Authors: Andrea E Gaughan*, University of Louisville, Forrest Stevens, University of Louisville, Narcisa Pricope, University of North Carolina, Wilmington, Jonathan Salerno, Colorado State University, Joel Hartter, University of Colorado, Lin Cassidy, Independent Researcher, Michael Drake, University of Colorado, Ariel Weaver, University of Louisville, Kolarik Nick, University of Louisville, Steele Olsen, University of North Carolina, Wilmington , Amelia Bradshaw, University of North Carolina, Wilmington
Topics: Human-Environment Geography, Global Change, Spatial Analysis & Modeling
Keywords: livelihoods, vulnerability, food security, remote sensing, data fusion, savanna, drylands, Southern Africa
Session Type: Paper
Start / End Time: 5:00 PM / 6:40 PM
Room: Governor's Room, Omni, East
Presentation File: No File Uploaded
Environmental variability and change impacts rural livelihoods in a myriad of well-documented ways. The degree of exposure depends on reliance of land-based activities including agriculture, grazing, and natural resource gathering activities. That level of exposure is compounded by the role of governance and management shaping landscape dynamics across different geographic scales.

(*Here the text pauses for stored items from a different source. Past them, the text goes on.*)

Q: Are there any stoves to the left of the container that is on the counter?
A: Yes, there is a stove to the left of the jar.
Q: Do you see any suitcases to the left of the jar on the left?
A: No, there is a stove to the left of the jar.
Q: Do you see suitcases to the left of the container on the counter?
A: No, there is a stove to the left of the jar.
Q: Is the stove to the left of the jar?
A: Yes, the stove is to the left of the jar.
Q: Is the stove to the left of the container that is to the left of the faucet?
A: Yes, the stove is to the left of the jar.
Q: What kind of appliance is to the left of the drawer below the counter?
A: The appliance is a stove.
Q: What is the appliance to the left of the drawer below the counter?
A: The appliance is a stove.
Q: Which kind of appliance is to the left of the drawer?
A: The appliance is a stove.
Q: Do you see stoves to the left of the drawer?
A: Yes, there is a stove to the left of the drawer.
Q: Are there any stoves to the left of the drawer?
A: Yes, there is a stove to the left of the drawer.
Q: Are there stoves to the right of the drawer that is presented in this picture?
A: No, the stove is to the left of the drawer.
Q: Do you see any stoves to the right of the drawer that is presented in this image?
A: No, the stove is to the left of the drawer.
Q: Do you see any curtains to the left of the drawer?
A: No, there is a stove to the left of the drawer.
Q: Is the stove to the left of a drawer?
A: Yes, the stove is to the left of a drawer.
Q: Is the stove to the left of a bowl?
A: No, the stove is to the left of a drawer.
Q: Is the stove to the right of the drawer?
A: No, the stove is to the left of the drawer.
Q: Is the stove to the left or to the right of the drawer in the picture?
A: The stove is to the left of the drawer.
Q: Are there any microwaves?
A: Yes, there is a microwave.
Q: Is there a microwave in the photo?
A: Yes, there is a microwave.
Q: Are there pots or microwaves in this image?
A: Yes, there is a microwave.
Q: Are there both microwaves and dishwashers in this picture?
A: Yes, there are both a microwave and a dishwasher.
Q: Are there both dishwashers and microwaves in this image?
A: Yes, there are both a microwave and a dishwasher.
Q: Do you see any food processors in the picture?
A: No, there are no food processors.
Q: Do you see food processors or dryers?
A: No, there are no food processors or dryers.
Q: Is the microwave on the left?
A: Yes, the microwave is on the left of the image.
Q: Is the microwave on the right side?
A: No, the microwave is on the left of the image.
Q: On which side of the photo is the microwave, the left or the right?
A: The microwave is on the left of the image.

Our research quantifies spatial and temporal aspects of that intersection with household vulnerability as measured by food security, and as it is mediated by access to various livelihood capitals. We use a generalized model of household vulnerability, organized under a socio-ecological systems framework, and operationalize it using a combination of remotely-sensed data merged with data from 721 household surveys. Surveys were done across Namibia, Botswana and Zambia for communities centrally located within the Kavango-Zambezi Transfrontier Conservation Area of southern Africa. Using this model we show how estimates of vegetation structure, composition, and dynamics from different resource sheds may link to variation in food security at the household level, after taking into account household-, community-, and country-level factors that may mediate food insecurities. We discuss the strength and directional pathways between model components and associated indicators to illustrate our ability to operationalize the different components of the model. We also discuss the implications of this conceptual framing as it relates to remotely-sensed and other biophysical data across various scales, and their incorporation into coupled human-environment research. We also address potential interventions that might affect household food security in this region in the future.